╔══

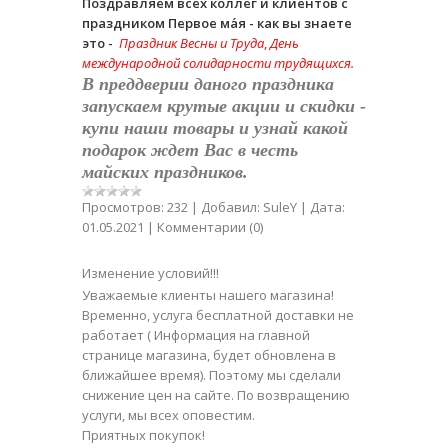
Поздравляем всех коллег и клиентов с
праздником Первое ма́я - как вы знаете
это -
Праздник Весны и Труда
,
День
международной солидарности трудящихся.
В преддверии даного праздника
запускаем крутые акции и скидки -
купи наши товары и узнай какой
подарок ждет Вас в честь
майских праздников.
Просмотров:
232
|
Добавил:
SuleY
|
Дата:
01.05.2021
|
Комментарии (0)
Изменение условий!!!
Уважаемые клиенты нашего магазина!
Временно, услуга бесплатной доставки не
работает ( Информация на главной
странице магазина, будет обновлена в
ближайшее время). Поэтому мы сделали
снижение цен на сайте. По возвращению
услуги, мы всех оповестим.
Приятных покупок!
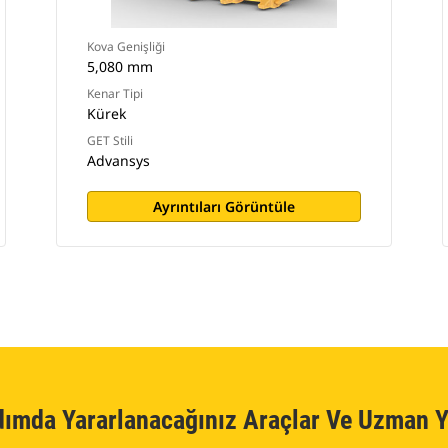
Kova Genişliği
5,080 mm
Kenar Tipi
Kürek
GET Stili
Advansys
Ayrıntıları Görüntüle
dımda Yararlanacağınız Araçlar Ve Uzman Y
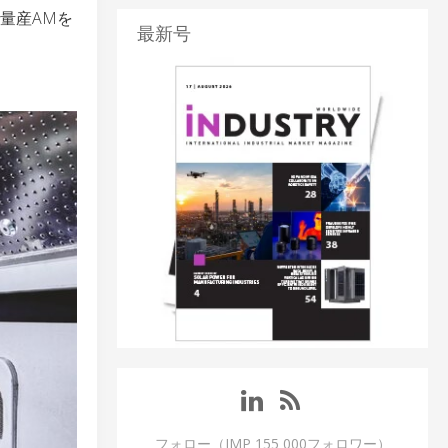
量産AMを
最新号
フォロー（IMP 155 000フォロワー）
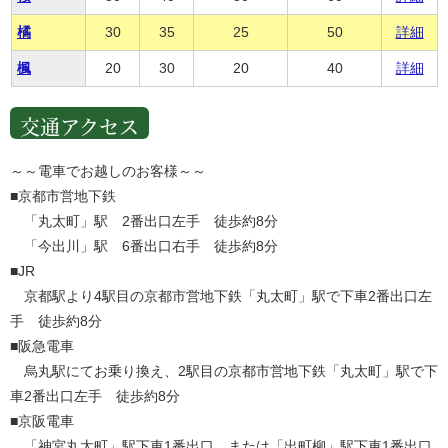
橘
30
35
25
50
詳細
楓
20
30
20
40
詳細
交通アクセス
～～電車でお越しのお客様～～
■京都市営地下鉄
「丸太町」駅 2番出口左手 徒歩約8分
「今出川」駅 6番出口右手 徒歩約8分
■JR
京都駅より4駅目の京都市営地下鉄「丸太町」駅で下車2番出口左
手 徒歩約8分
■阪急電車
烏丸駅にてお乗り換え、2駅目の京都市営地下鉄「丸太町」駅で下
車2番出口左手 徒歩約8分
■京阪電車
「神宮丸太町」駅下車1番出口、または「出町柳」駅下車1番出口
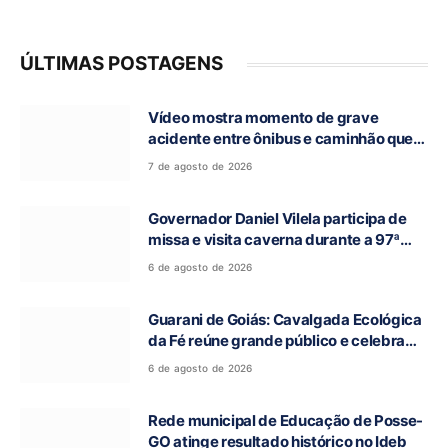
ÚLTIMAS POSTAGENS
Vídeo mostra momento de grave
acidente entre ônibus e caminhão que
deixou cinco mortos na GO-010, em
7 de agosto de 2026
Luziânia
Governador Daniel Vilela participa de
missa e visita caverna durante a 97ª
Romaria do Bom Jesus da Lapa de Terra
6 de agosto de 2026
Ronca
Guarani de Goiás: Cavalgada Ecológica
da Fé reúne grande público e celebra
tradição religiosa
6 de agosto de 2026
Rede municipal de Educação de Posse-
GO atinge resultado histórico no Ideb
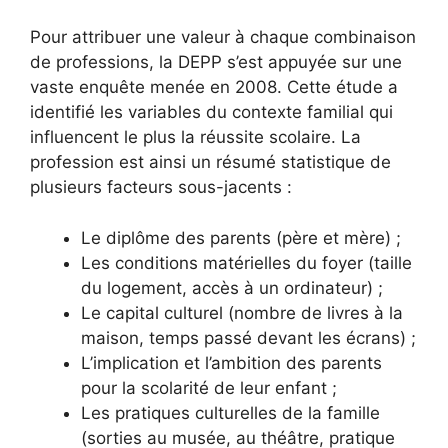
Pour attribuer une valeur à chaque combinaison
de professions, la DEPP s’est appuyée sur une
vaste enquête menée en 2008. Cette étude a
identifié les variables du contexte familial qui
influencent le plus la réussite scolaire. La
profession est ainsi un résumé statistique de
plusieurs facteurs sous-jacents :
Le diplôme des parents (père et mère) ;
Les conditions matérielles du foyer (taille
du logement, accès à un ordinateur) ;
Le capital culturel (nombre de livres à la
maison, temps passé devant les écrans) ;
L’implication et l’ambition des parents
pour la scolarité de leur enfant ;
Les pratiques culturelles de la famille
(sorties au musée, au théâtre, pratique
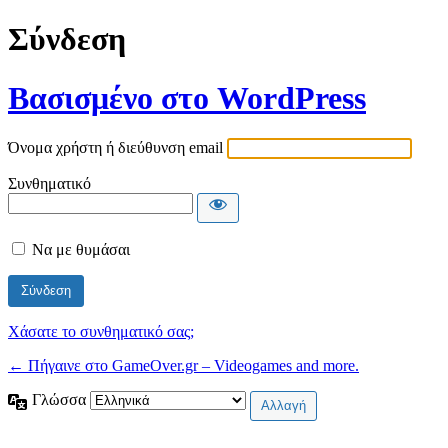
Σύνδεση
Βασισμένο στο WordPress
Όνομα χρήστη ή διεύθυνση email
Συνθηματικό
Να με θυμάσαι
Χάσατε το συνθηματικό σας;
← Πήγαινε στο GameOver.gr – Videogames and more.
Γλώσσα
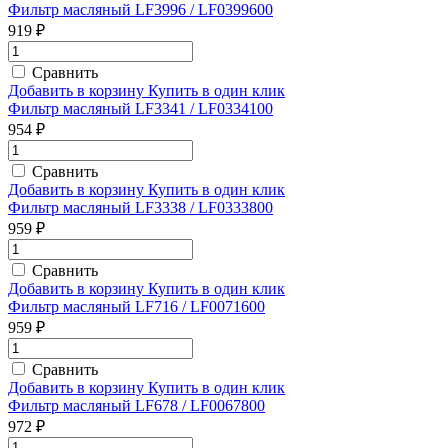
Фильтр масляный LF3996 / LF0399600
919 ₽
Сравнить
Добавить в корзину
Купить в один клик
Фильтр масляный LF3341 / LF0334100
954 ₽
Сравнить
Добавить в корзину
Купить в один клик
Фильтр масляный LF3338 / LF0333800
959 ₽
Сравнить
Добавить в корзину
Купить в один клик
Фильтр масляный LF716 / LF0071600
959 ₽
Сравнить
Добавить в корзину
Купить в один клик
Фильтр масляный LF678 / LF0067800
972 ₽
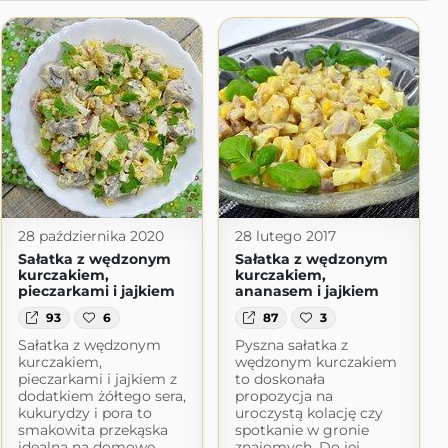
28 października 2020
28 lutego 2017
Sałatka z wędzonym
Sałatka z wędzonym
kurczakiem,
kurczakiem,
pieczarkami i jajkiem
ananasem i jajkiem
93
6
87
3
Sałatka z wędzonym
Pyszna sałatka z
kurczakiem,
wędzonym kurczakiem
pieczarkami i jajkiem z
to doskonała
dodatkiem żółtego sera,
propozycja na
kukurydzy i pora to
uroczystą kolację czy
smakowita przekąska
spotkanie w gronie
idealna na domowe
znajomych. Do jej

╚══

- EXERCISE -
Give back each line above exactly, with pictures dropped.

- OUTPUT FOR THIS EXERCISE -
Поздравляем всех коллег и клиентов с
праздником Первое ма́я - как вы знаете
это -
Праздник Весны и Труда
,
День
международной солидарности трудящихся.
В преддверии даного праздника
запускаем крутые акции и скидки -
купи наши товары и узнай какой
подарок ждет Вас в честь
майских праздников.
Просмотров:
232
|
Добавил:
SuleY
|
Дата:
01.05.2021
|
Комментарии (0)
Изменение условий!!!
Уважаемые клиенты нашего магазина!
Временно, услуга бесплатной доставки не
работает ( Информация на главной
странице магазина, будет обновлена в
ближайшее время). Поэтому мы сделали
снижение цен на сайте. По возвращению
услуги, мы всех оповестим.
Приятных покупок!
Kova Genişliği
5,080 mm
Kenar Tipi
Kürek
GET Stili
Advansys
Ayrıntıları Görüntüle
dımda Yararlanacağınız Araçlar Ve Uzman Y
量産AMを
最新号
フォロー（IMP 155 000フォロワー）
橘
30
35
25
50
詳細
楓
20
30
20
40
詳細
交通アクセス
～～電車でお越しのお客様～～
■京都市営地下鉄
「丸太町」駅 2番出口左手 徒歩約8分
「今出川」駅 6番出口右手 徒歩約8分
■JR
京都駅より4駅目の京都市営地下鉄「丸太町」駅で下車2番出口左
手 徒歩約8分
■阪急電車
烏丸駅にてお乗り換え、2駅目の京都市営地下鉄「丸太町」駅で下
車2番出口左手 徒歩約8分
■京阪電車
「神宮丸太町」駅下車1番出口、または「出町柳」駅下車1番出口
ÚLTIMAS POSTAGENS
Vídeo mostra momento de grave
acidente entre ônibus e caminhão que
deixou cinco mortos na GO-010, em
7 de agosto de 2026
Luziânia
Governador Daniel Vilela participa de
missa e visita caverna durante a 97ª
Romaria do Bom Jesus da Lapa de Terra
6 de agosto de 2026
Ronca
Guarani de Goiás: Cavalgada Ecológica
da Fé reúne grande público e celebra
tradição religiosa
6 de agosto de 2026
Rede municipal de Educação de Posse-
GO atinge resultado histórico no Ideb
Pour attribuer une valeur à chaque combinaison
de professions, la DEPP s’est appuyée sur une
vaste enquête menée en 2008. Cette étude a
identifié les variables du contexte familial qui
influencent le plus la réussite scolaire. La
profession est ainsi un résumé statistique de
plusieurs facteurs sous-jacents :
Le diplôme des parents (père et mère) ;
Les conditions matérielles du foyer (taille
du logement, accès à un ordinateur) ;
Le capital culturel (nombre de livres à la
maison, temps passé devant les écrans) ;
L’implication et l’ambition des parents
pour la scolarité de leur enfant ;
Les pratiques culturelles de la famille
(sorties au musée, au théâtre, pratique
Σύνδεση
Βασισμένο στο WordPress
Όνομα χρήστη ή διεύθυνση email
Συνθηματικό
Να με θυμάσαι
Χάσατε το συνθηματικό σας;
← Πήγαινε στο GameOver.gr – Videogames and more.
Γλώσσα
Фильтр масляный LF3996 / LF0399600
919 ₽
Сравнить
Добавить в корзину
Купить в один клик
Фильтр масляный LF3341 / LF0334100
954 ₽
Сравнить
Добавить в корзину
Купить в один клик
Фильтр масляный LF3338 / LF0333800
959 ₽
Сравнить
Добавить в корзину
Купить в один клик
Фильтр масляный LF716 / LF0071600
959 ₽
Сравнить
Добавить в корзину
Купить в один клик
Фильтр масляный LF678 / LF0067800
972 ₽
28 października 2020
28 lutego 2017
Sałatka z wędzonym
Sałatka z wędzonym
kurczakiem,
kurczakiem,
pieczarkami i jajkiem
ananasem i jajkiem
93
6
87
3
Sałatka z wędzonym
Pyszna sałatka z
kurczakiem,
wędzonym kurczakiem
pieczarkami i jajkiem z
to doskonała
dodatkiem żółtego sera,
propozycja na
kukurydzy i pora to
uroczystą kolację czy
smakowita przekąska
spotkanie w gronie
idealna na domowe
znajomych. Do jej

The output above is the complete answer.